Certains joueurs d’Aarau pensaient peut-être déjà à sabrer le champagne. Qu’on ne me comprenne pas mal: à leur place, j’aurais pensé pareil. Après un 4-0 à l’aller, c’est humain. Mais dès le début, j’ai senti que les joueurs d’Aarau jouaient avec la peur de tout perdre. C’était l’inverse chez nous – mes gars couraient pour leur vie.»
La détresse du capitaine argovien Elsad Zverotic – seul tireur à avoir raté – après l'échec du FC Aarau aux tirs au but. Image: KEYSTONE
Peu avant 19h00, le miracle devient réalité: Xamax se maintient en Super League, Aarau sombre dans les larmes. Henchoz, lui, explose de joie, enlace tout ce qui bouge.

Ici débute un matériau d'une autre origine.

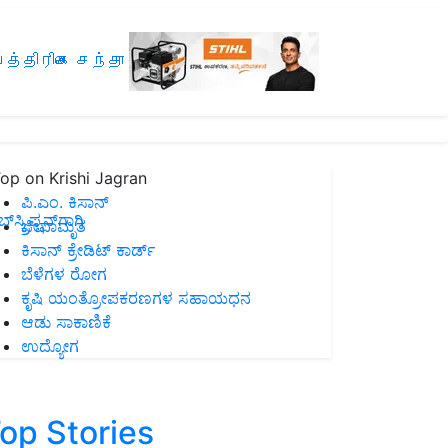
த்திரிகை சந்தா
op on Krishi Jagran
ಪಿ.ಎಂ. ಕಿಸಾನ್
ಸ್ಕ್ರಿಪ್ಷನ್‌ಗಾಗಿ
ಜೀವಾಮೃತ
ಕಿಸಾನ್ ಕ್ರೇಡಿಟ್ ಕಾರ್ಡ್
ಬೆಳೆಗಳ ರೋಗ
ಕೃಷಿ ಯಂತ್ರೋಪಕರಣಗಳ ಸಹಾಯಧನ
ಆಡು ಸಾಕಾಣಿಕೆ
ಉದ್ಯೋಗ
op Stories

De retour à Neuchâtel, Henchoz et les Xamaxiens ont fêté le maintien comme il se devait.Image: KEYSTONE
«Je ne savais plus quoi faire de mes émotions, je ne savais pas si je devais pleurer ou rire. C’était si intense, presque insupportable, tout simplement incroyable». Ce n’est que sur la route du retour vers Neuchâtel que Stéphane Henchoz trouve enfin un peu de calme et commence à réfléchir à ce qui s’est passé ce 2 juin:
«Si Patrick Rahmen, mon homologue d’alors au FC Aarau, dit encore aujourd’hui qu’il ne voit pas ce que son équipe a mal fait ce jour-là, je suis d’accord avec lui. Les dieux du football en avaient décidé ainsi. Le football est irrationnel, inexplicable. Tactique, malchance, arbitrage – tout ça, ce jour-là, c’était du blabla – ça devait juste se passer comme ça.
Le stade du Brügglifeld restera pour toujours un lieu à part dans ma vie – cette journée fut une leçon de football. Non, plus encore: une leçon de vie.»
Reste à savoir si le FC Aarau a, lui aussi, tiré leçon de cette incroyable histoire. S'il parvient à renverser son barrage face à GC ce vendredi soir et retrouver la Super League dix ans après l'avoir quittée, on saura que la réponse était oui.